Strategi juga dilakukan oleh emiten jasa kontraktor pertambangan, salah satunya PT Delta Dunia Makmur Tbk (DOID). Head of Investor Relations Delta Dunia Makmur Regina Korompis mengatakan, hingga akhir 2019 DOID menargetkan dapat membukukan pendapatan sebesar US$ 810 juta hingga US$ 910 juta.
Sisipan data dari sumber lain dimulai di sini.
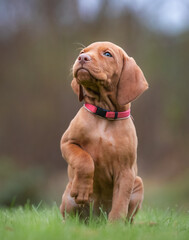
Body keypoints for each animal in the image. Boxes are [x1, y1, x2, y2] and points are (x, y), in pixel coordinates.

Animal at [59, 41, 148, 221]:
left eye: (107, 54)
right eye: (82, 52)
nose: (82, 58)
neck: (104, 114)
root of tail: (95, 219)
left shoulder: (125, 171)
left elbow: (120, 204)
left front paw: (115, 226)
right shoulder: (67, 143)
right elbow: (84, 159)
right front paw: (83, 190)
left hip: (138, 184)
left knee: (129, 218)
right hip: (68, 197)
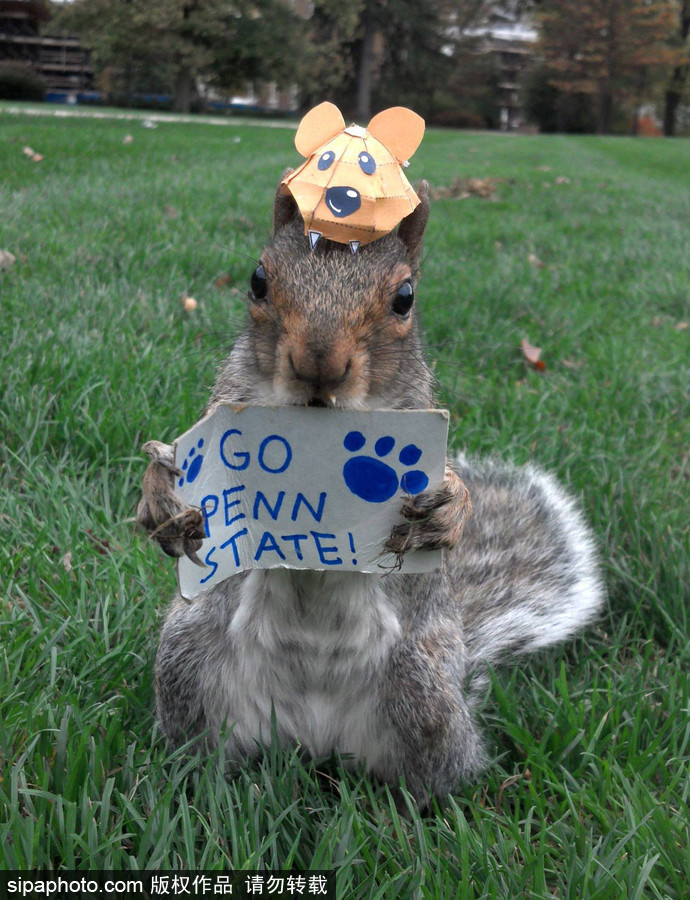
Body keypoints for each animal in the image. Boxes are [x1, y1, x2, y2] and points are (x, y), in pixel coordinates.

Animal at [138, 176, 600, 808]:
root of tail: (312, 736)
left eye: (405, 297)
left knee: (432, 777)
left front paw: (450, 508)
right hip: (186, 663)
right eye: (258, 279)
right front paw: (163, 493)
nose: (318, 362)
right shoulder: (225, 407)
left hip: (423, 695)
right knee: (208, 751)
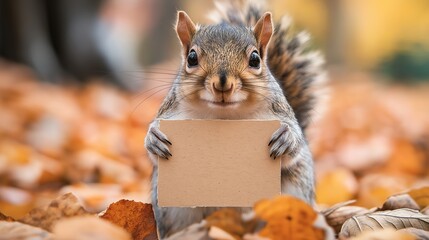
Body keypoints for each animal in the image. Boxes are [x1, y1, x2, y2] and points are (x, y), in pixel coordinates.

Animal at [145, 0, 324, 236]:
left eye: (255, 59)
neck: (225, 116)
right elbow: (153, 153)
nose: (223, 83)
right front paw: (154, 137)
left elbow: (295, 146)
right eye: (191, 58)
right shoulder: (170, 111)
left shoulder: (281, 112)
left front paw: (286, 138)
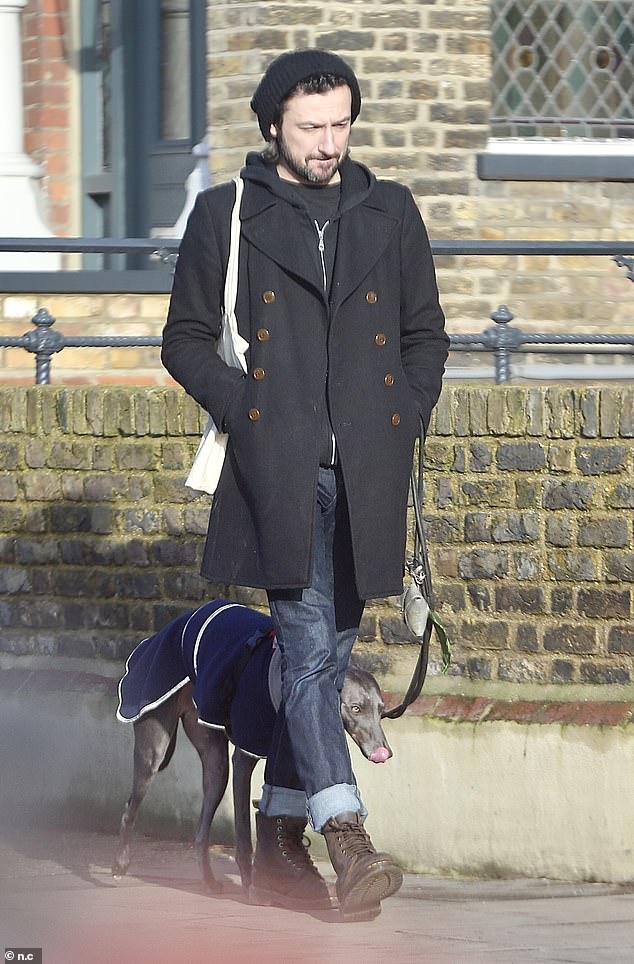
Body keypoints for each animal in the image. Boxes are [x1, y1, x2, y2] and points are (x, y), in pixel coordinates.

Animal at [113, 600, 390, 892]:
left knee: (200, 832)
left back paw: (209, 880)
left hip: (215, 763)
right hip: (153, 748)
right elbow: (244, 835)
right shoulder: (243, 759)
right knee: (130, 809)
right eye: (356, 708)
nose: (383, 753)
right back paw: (120, 865)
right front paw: (252, 887)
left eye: (381, 711)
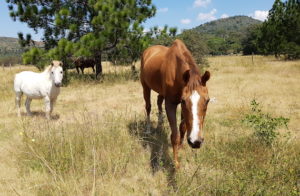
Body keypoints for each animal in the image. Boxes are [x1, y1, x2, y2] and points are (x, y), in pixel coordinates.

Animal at [141, 39, 211, 168]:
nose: (195, 142)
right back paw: (148, 130)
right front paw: (176, 163)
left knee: (158, 102)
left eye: (207, 100)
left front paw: (181, 147)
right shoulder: (171, 104)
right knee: (148, 107)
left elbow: (182, 128)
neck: (175, 70)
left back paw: (160, 123)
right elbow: (174, 135)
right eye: (183, 101)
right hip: (145, 86)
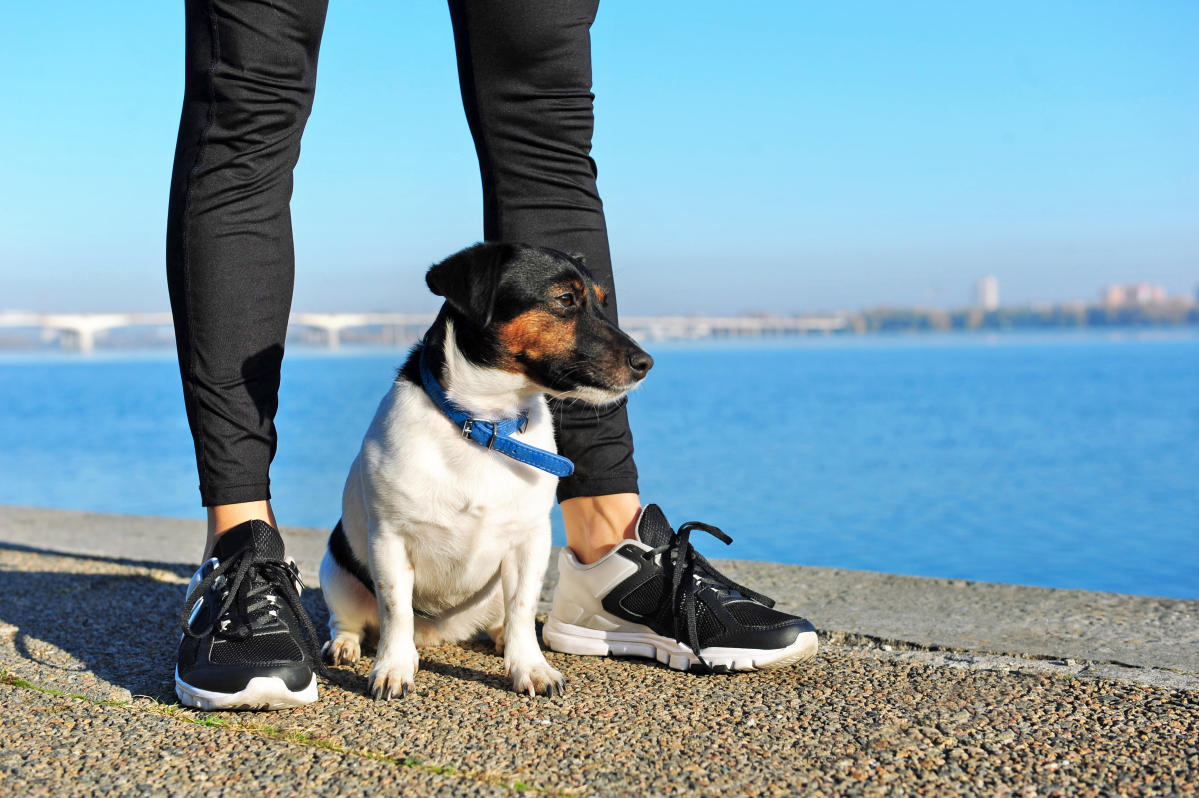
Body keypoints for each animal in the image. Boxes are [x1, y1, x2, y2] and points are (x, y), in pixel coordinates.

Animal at [318, 242, 652, 694]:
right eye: (565, 299)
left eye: (603, 302)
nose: (646, 362)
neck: (483, 426)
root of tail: (440, 634)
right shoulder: (389, 540)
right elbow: (395, 610)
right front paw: (393, 668)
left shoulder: (529, 542)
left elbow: (523, 609)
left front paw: (530, 667)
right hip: (336, 573)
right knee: (347, 621)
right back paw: (346, 646)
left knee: (505, 617)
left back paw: (499, 638)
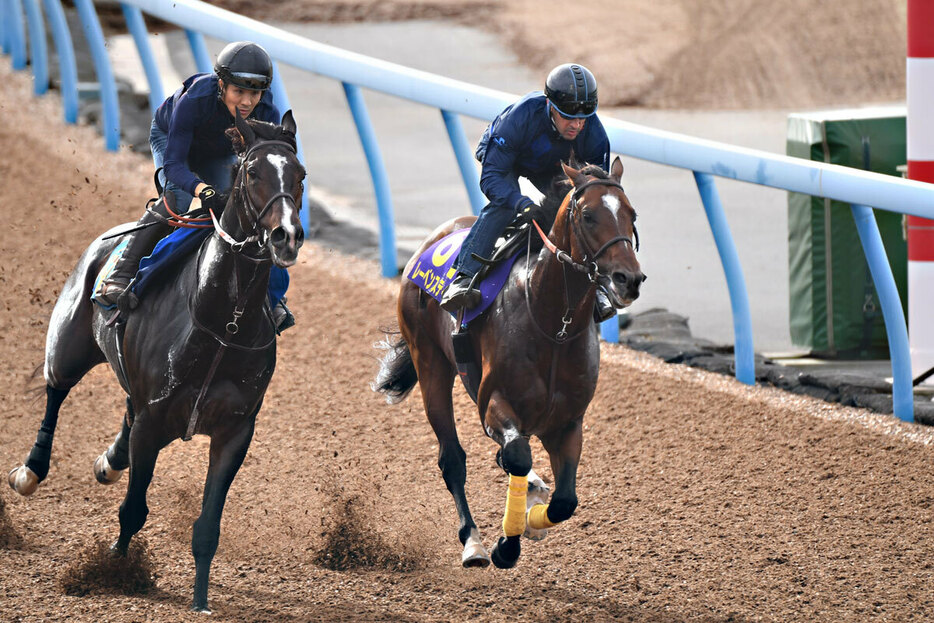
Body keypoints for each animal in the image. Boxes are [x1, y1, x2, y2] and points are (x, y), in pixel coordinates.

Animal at [8, 109, 308, 612]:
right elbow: (133, 509)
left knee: (123, 417)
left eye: (300, 175)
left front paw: (201, 599)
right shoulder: (154, 417)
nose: (285, 236)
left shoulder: (234, 430)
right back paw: (31, 470)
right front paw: (113, 571)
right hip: (69, 346)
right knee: (56, 391)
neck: (223, 325)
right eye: (251, 172)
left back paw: (111, 459)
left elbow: (207, 527)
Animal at [376, 157, 648, 572]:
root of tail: (432, 239)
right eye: (588, 216)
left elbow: (565, 501)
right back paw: (473, 543)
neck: (554, 327)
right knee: (452, 458)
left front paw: (532, 520)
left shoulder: (568, 422)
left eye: (631, 214)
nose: (628, 279)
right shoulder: (494, 403)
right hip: (430, 363)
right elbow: (516, 455)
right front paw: (507, 543)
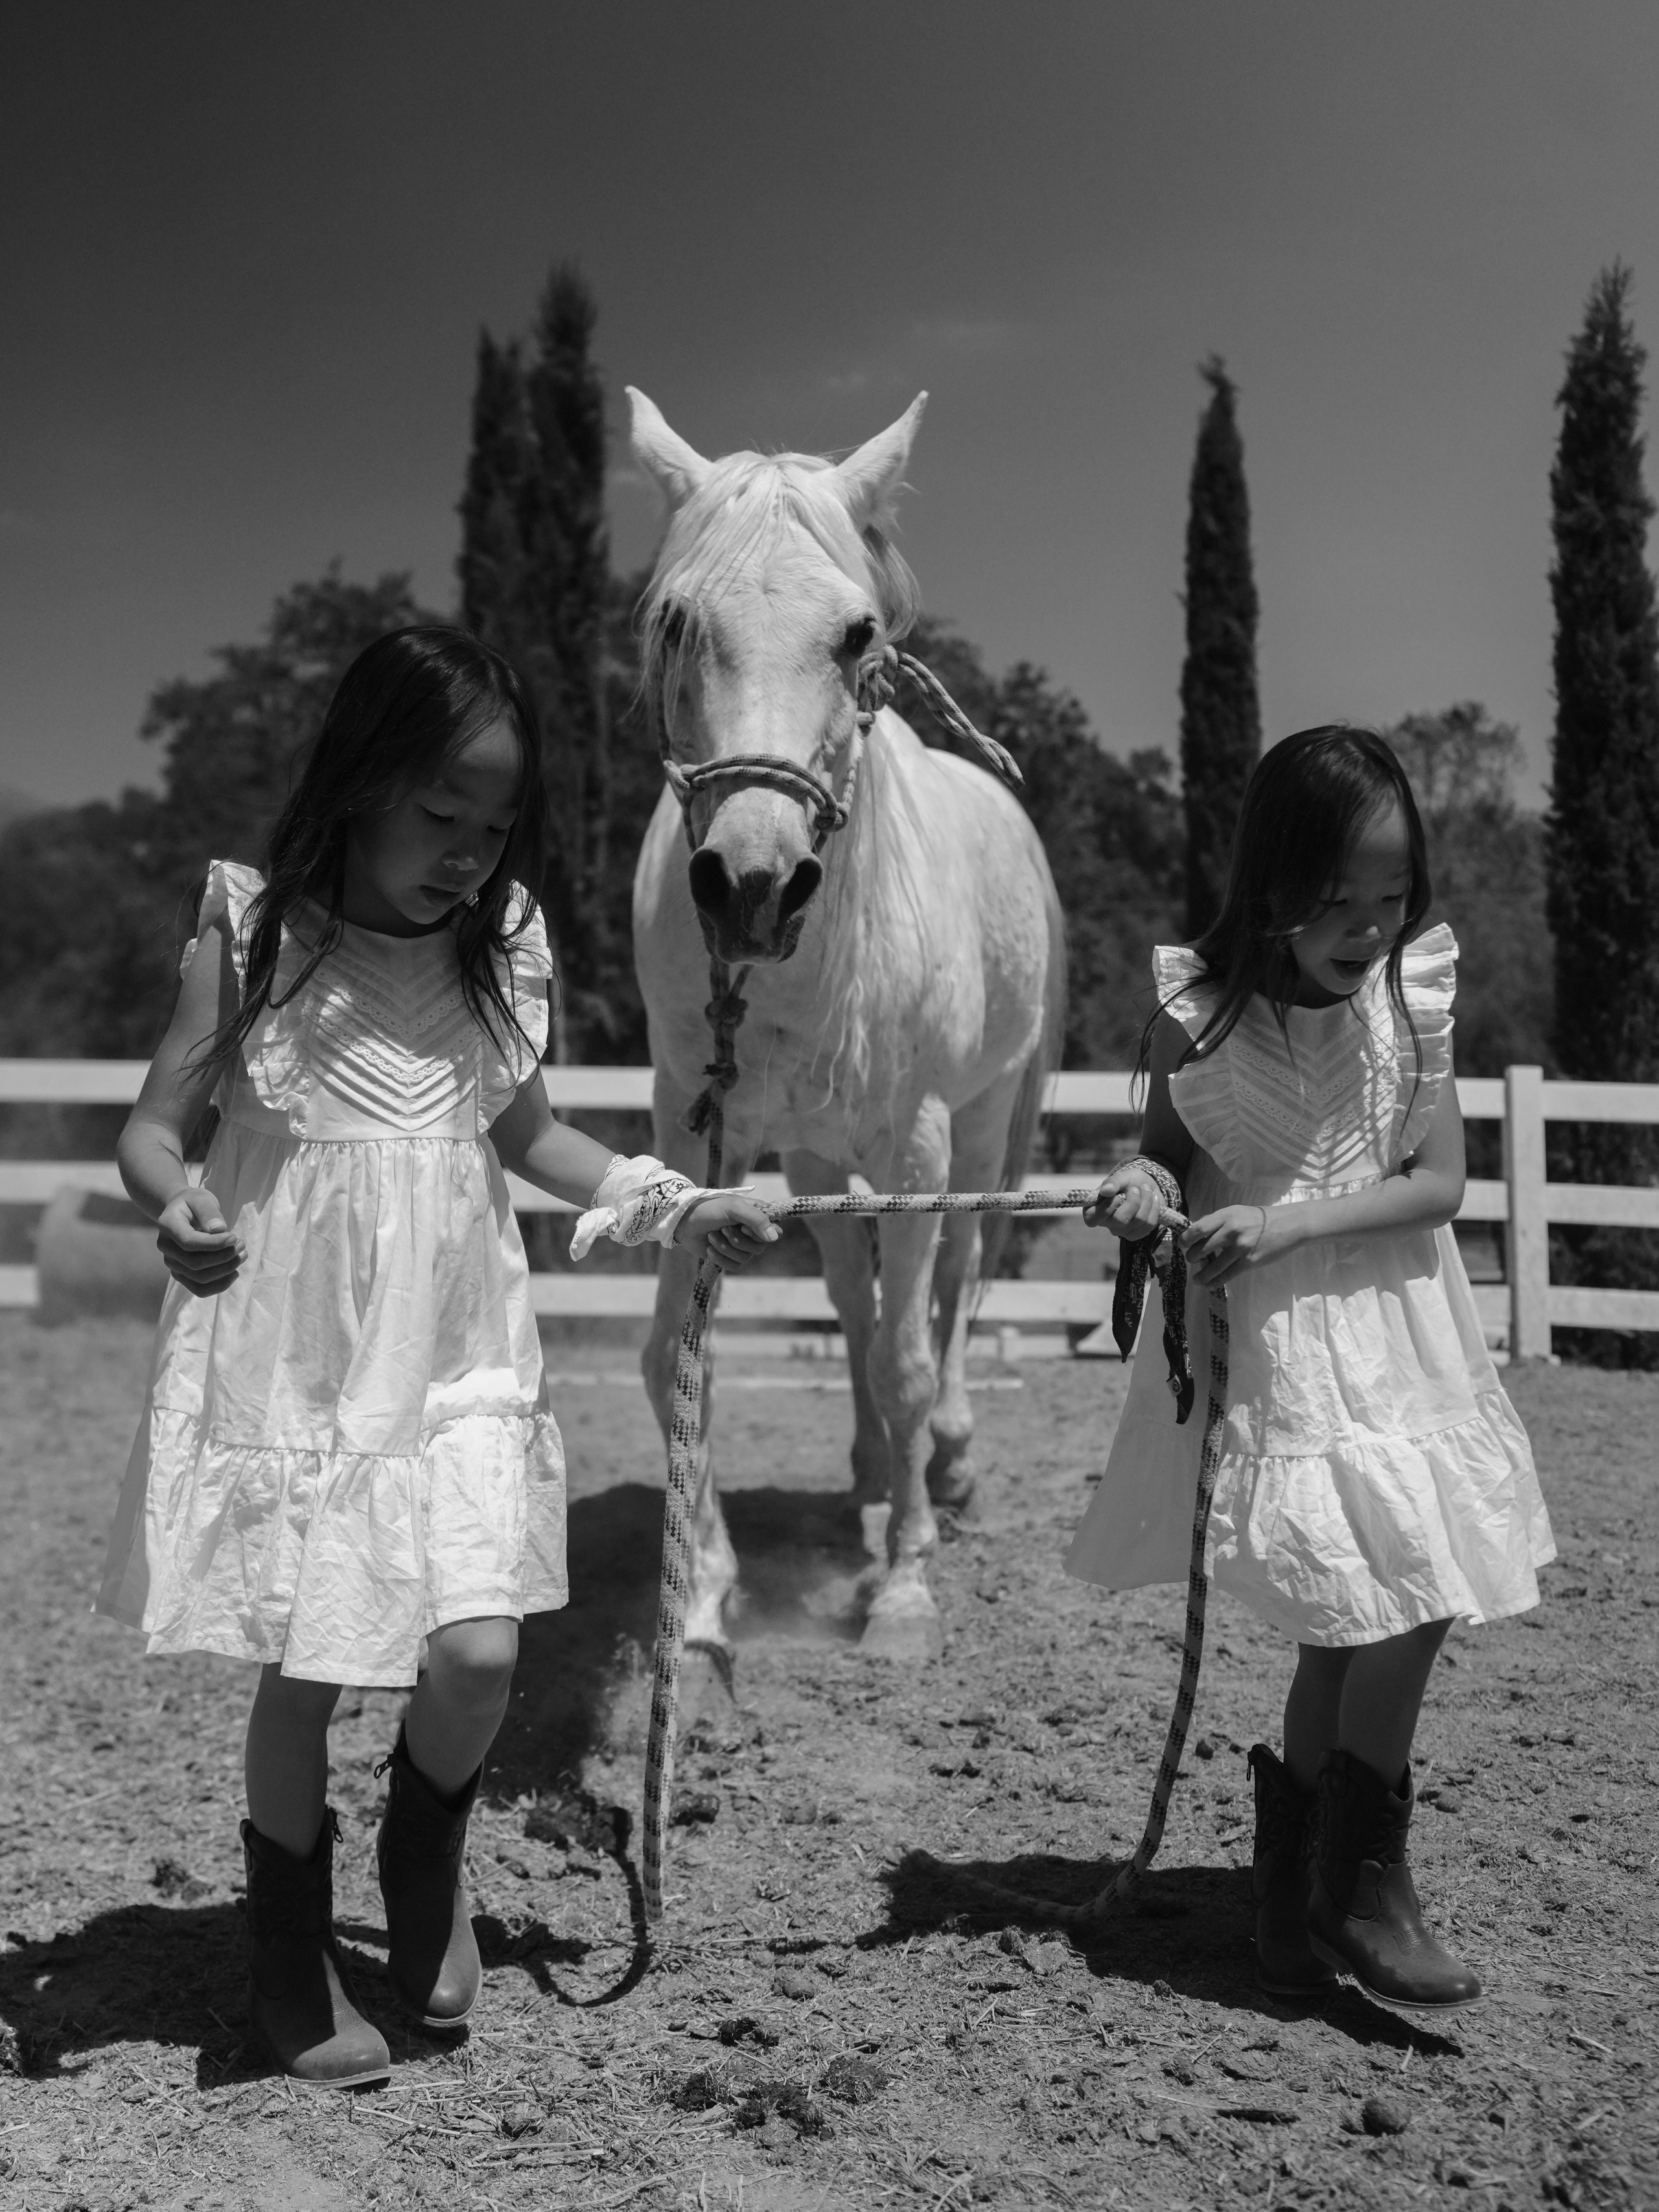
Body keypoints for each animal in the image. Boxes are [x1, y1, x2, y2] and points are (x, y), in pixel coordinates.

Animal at [627, 387, 1065, 1665]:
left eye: (857, 633)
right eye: (676, 622)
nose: (753, 884)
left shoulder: (919, 1140)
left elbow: (911, 1357)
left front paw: (903, 1588)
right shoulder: (700, 1130)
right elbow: (682, 1354)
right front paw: (705, 1587)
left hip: (982, 1127)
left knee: (952, 1285)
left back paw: (945, 1472)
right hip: (822, 1155)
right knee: (853, 1301)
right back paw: (872, 1474)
Sementara untuk EBITDA. Regina bilang target yang disasar DOID adalah sebesar US$ 240 juta – US$ 280 juta. Untuk mencapai target ini, DOID akan meningkatkan produktivitas dan meningkatkan efisiensi sehingga berdampak pada keuntungan.
Sebagai contoh, DOID mengubah frekuensi pengiriman (shfit) dari tiga kali menjadi dua kali. DOID juga tengah berupaya untuk meningkatkan utilitas produksi untuk mencapai kinerja yang lebih baik lagi.